Yellowware pottery is favored by collectors who like the simple look of country charm. Such molded pottery or earthenware pieces were produced in shades of yellow, from sunshine or egg-yolk bright to a pale, creamy buff with a shiny, clear overglaze that intensified the color. Some pieces were solid yellow, while others had embossed patterns or raised designs. Most desired by collectors, and thus most expensive, are pieces with blue, brown or green "sponge-decorated" or "sponged on" seaweed designs.
Yellowware was produced in the United States, England and some other countries. Only a few pieces were marked with company names that identify the place of manufacture. American-made yellowware usually has a plain look, and the pottery seems thicker than pieces made in other countries.
Yellowware produced as early as the first third of the 19th century and as late as the 1920s and '30s was made in a variety of utilitarian pieces. Some pieces are always in demand, so they have a much higher value. The value depends on the piece, its age, condition and rarity. Among the rare pieces are cow-shaped creamers, heart-decorated pie plates, which can sell for more than $150 (other yellowware pie plates were unadorned); salt boxes; Toby snuff jars; spittle cups, once used by "fashionable" ladies who sniffed snuff; and rolling pins, unadorned, chunky types, 3 1/2 by 3 inches, with plain wooden handles or a turned "clothespin" design.

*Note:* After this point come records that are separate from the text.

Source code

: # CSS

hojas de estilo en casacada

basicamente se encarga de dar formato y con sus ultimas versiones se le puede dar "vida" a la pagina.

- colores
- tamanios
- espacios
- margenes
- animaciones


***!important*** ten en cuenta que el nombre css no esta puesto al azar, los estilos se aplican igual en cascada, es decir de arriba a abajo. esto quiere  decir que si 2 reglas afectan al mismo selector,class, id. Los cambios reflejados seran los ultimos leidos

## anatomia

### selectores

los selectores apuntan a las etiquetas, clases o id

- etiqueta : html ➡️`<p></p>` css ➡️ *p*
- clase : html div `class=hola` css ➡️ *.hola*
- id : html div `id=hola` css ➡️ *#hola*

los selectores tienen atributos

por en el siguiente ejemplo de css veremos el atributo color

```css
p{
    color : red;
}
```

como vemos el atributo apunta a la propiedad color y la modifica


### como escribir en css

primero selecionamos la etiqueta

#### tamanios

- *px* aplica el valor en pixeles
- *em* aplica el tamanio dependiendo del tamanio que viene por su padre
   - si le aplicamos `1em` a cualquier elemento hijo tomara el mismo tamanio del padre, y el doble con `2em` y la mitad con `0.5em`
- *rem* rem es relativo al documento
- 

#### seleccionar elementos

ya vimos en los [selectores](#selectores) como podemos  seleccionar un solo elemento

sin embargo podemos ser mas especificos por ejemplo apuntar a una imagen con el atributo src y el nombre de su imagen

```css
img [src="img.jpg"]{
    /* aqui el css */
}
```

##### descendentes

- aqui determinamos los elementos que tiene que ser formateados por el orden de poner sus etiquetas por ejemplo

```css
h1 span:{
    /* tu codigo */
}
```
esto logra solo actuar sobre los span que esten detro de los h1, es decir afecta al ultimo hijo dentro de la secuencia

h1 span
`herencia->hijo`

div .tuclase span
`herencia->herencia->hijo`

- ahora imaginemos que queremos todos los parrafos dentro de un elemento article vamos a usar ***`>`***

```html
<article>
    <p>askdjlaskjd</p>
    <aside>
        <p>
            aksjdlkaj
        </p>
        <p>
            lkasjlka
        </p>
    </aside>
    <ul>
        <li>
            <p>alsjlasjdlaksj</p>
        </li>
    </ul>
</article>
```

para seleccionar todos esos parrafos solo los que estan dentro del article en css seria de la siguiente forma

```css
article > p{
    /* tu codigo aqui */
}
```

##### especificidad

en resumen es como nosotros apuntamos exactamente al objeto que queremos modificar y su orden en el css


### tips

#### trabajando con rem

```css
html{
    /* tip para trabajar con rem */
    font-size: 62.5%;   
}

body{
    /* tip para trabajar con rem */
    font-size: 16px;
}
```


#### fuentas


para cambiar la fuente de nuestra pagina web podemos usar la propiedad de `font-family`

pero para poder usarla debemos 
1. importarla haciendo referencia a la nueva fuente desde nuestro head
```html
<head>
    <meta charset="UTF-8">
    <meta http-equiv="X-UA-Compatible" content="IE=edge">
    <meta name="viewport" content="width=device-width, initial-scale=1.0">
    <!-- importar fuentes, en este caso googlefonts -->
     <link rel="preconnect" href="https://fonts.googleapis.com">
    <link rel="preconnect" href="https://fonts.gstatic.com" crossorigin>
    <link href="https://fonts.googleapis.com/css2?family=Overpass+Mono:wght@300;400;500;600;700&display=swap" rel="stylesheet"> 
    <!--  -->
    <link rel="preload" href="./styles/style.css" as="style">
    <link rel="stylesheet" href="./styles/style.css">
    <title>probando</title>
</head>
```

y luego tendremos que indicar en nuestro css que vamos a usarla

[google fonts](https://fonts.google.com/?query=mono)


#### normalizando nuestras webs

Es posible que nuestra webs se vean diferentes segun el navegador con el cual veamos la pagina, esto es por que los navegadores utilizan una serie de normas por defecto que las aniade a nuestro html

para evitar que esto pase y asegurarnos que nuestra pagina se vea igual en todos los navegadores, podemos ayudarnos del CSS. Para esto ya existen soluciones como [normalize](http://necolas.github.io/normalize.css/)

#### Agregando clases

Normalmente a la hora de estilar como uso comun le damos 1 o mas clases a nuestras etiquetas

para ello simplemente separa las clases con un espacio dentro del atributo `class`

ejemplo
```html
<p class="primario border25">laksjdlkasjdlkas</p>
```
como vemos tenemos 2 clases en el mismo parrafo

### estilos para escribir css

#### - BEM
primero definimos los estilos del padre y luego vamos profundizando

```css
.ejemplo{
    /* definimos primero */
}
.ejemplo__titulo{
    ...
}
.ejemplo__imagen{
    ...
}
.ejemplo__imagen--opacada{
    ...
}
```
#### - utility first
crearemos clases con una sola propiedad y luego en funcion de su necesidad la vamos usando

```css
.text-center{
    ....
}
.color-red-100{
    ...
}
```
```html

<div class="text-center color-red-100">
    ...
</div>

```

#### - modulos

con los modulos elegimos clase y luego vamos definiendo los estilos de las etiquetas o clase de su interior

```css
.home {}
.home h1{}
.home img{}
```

Other rare pieces include coffee pots (some with a lighthouse shape are worth big bucks), spittoons (some were octagonal, with a Victorian-Gothic look), pickle jars, mugs, soap boxes, doorstops, colanders, and pitchers in various shapes and sizes (one five feet tall was a trade sign for Woodward, Balkely, and Co., Pottery, East Liverpool, Ohio). Also popular are charming miniatures -- chamber pots, jugs and molds.